### Your task
Locate, in the data below, the line that contains "#### Enable keyboard navigation" and the line that contains "not the browser's"; reproduce exactly those two lines and every line between them, nothing more.

### Data to use
□ □ □

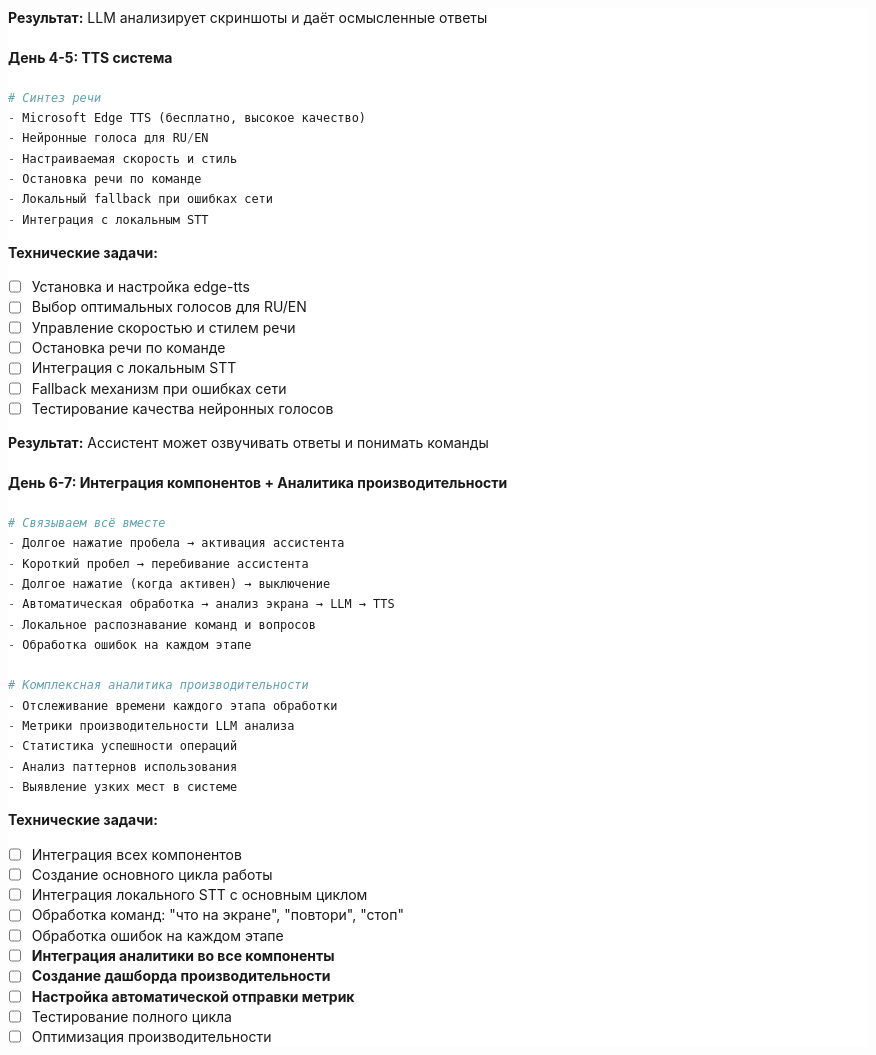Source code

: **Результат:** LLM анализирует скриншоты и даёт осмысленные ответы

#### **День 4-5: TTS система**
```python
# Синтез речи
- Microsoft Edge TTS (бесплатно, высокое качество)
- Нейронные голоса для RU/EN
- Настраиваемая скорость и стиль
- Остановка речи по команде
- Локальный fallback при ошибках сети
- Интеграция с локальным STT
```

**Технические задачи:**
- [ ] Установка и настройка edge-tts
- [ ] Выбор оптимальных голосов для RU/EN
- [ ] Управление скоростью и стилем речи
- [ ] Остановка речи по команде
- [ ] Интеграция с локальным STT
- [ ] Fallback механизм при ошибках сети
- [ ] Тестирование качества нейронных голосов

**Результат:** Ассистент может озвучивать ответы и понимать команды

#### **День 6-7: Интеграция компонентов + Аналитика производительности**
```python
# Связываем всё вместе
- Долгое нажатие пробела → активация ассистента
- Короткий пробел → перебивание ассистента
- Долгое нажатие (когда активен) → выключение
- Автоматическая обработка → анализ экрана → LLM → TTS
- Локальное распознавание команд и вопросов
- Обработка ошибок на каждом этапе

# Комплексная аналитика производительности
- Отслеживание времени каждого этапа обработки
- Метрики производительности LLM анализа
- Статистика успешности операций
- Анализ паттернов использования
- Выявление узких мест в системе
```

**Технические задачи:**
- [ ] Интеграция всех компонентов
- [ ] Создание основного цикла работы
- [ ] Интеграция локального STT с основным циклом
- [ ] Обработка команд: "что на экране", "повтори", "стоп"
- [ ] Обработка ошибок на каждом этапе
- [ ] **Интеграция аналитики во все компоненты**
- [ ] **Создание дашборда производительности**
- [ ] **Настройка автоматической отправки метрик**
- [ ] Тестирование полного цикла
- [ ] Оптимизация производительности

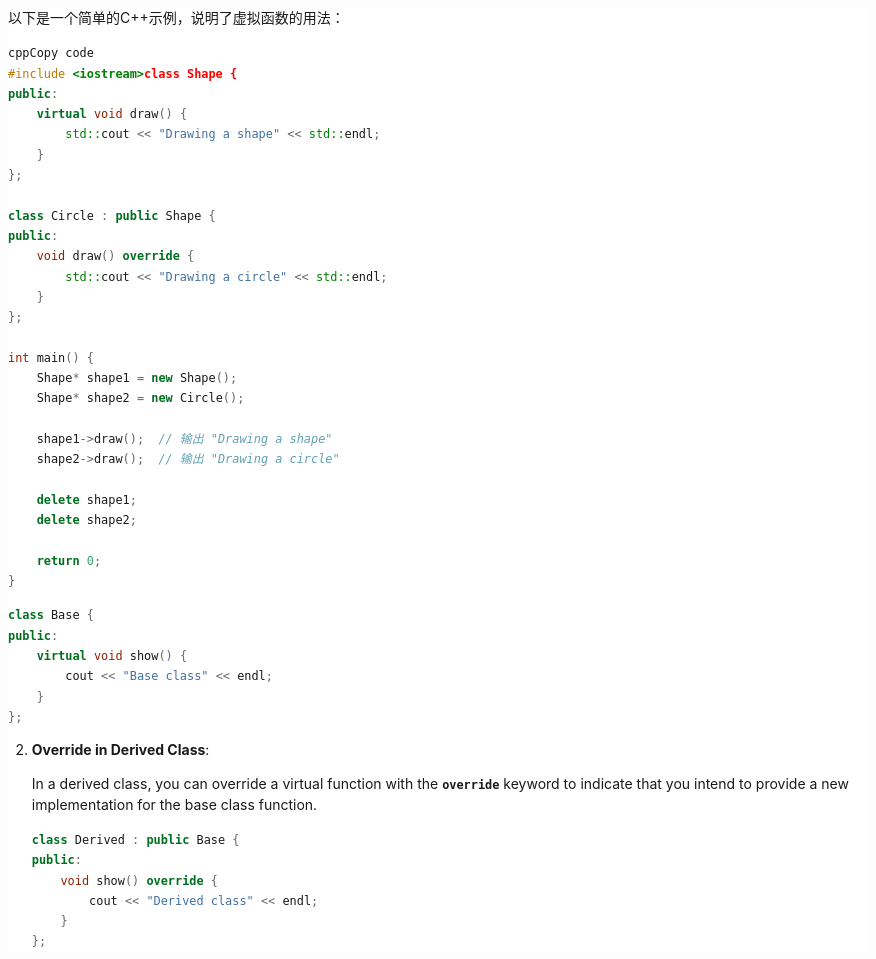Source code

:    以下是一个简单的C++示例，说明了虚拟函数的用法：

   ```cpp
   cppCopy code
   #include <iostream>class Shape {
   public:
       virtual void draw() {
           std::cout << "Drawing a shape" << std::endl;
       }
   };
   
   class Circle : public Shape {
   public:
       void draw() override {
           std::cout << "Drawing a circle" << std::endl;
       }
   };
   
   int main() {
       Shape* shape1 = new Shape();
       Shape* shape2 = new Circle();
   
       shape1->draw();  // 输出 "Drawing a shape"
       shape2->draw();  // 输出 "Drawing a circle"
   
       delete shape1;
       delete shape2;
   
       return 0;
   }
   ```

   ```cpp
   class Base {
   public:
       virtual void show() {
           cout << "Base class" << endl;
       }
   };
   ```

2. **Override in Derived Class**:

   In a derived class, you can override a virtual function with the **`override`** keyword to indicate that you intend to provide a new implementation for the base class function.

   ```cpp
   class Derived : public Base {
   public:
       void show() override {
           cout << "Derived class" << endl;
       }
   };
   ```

□ □ □

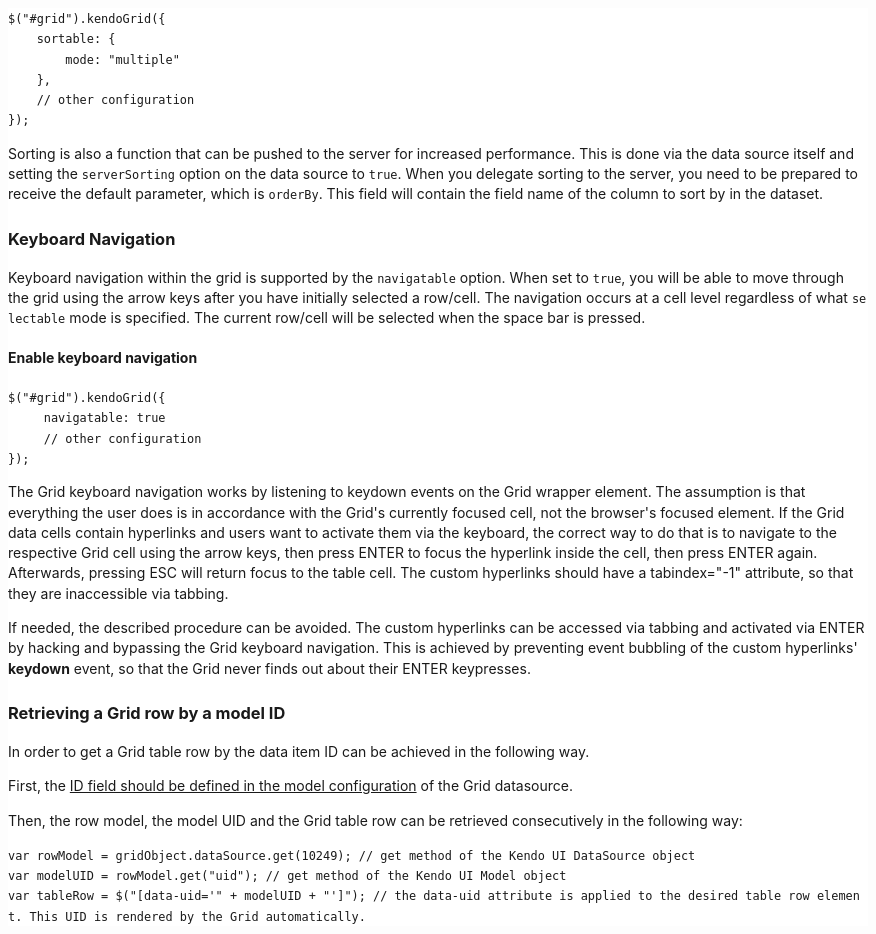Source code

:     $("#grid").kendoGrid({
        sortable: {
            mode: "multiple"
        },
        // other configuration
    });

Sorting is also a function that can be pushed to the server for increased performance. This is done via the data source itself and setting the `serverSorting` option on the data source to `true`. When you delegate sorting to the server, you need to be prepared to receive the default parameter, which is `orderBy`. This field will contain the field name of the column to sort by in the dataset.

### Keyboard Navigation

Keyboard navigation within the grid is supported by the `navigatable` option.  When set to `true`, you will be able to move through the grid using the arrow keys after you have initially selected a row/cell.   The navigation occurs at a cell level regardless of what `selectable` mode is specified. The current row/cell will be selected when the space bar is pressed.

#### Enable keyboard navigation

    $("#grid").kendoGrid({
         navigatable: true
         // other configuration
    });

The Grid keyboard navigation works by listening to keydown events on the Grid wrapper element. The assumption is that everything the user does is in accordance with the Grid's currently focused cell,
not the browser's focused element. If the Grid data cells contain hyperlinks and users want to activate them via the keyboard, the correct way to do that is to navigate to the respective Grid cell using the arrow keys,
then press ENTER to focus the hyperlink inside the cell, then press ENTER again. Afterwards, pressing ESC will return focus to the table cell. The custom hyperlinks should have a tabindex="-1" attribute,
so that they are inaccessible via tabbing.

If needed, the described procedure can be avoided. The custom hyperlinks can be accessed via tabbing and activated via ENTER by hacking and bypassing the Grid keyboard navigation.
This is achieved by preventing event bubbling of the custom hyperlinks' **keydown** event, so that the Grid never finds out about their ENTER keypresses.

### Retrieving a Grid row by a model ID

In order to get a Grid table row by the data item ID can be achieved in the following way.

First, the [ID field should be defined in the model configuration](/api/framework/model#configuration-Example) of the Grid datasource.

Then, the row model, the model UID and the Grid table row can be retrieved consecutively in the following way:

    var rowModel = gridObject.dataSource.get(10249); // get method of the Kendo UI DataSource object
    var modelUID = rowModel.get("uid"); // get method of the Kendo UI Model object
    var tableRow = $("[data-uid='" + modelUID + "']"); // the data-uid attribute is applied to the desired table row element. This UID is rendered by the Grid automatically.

□ □ □

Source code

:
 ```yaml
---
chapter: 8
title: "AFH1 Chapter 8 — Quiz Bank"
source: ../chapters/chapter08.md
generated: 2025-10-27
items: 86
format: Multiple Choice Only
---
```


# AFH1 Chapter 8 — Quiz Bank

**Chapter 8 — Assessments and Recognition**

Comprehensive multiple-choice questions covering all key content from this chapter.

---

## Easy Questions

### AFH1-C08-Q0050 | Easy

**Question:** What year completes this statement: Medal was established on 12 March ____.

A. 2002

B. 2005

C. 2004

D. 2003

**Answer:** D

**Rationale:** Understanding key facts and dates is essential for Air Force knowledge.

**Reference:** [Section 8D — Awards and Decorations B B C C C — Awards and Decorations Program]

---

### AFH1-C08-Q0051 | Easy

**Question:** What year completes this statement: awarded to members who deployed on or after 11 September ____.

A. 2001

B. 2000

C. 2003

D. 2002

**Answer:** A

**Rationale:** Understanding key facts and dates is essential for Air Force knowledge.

□ □ □

### Result
#### Enable keyboard navigation

    $("#grid").kendoGrid({
         navigatable: true
         // other configuration
    });

The Grid keyboard navigation works by listening to keydown events on the Grid wrapper element. The assumption is that everything the user does is in accordance with the Grid's currently focused cell,
not the browser's focused element. If the Grid data cells contain hyperlinks and users want to activate them via the keyboard, the correct way to do that is to navigate to the respective Grid cell using the arrow keys,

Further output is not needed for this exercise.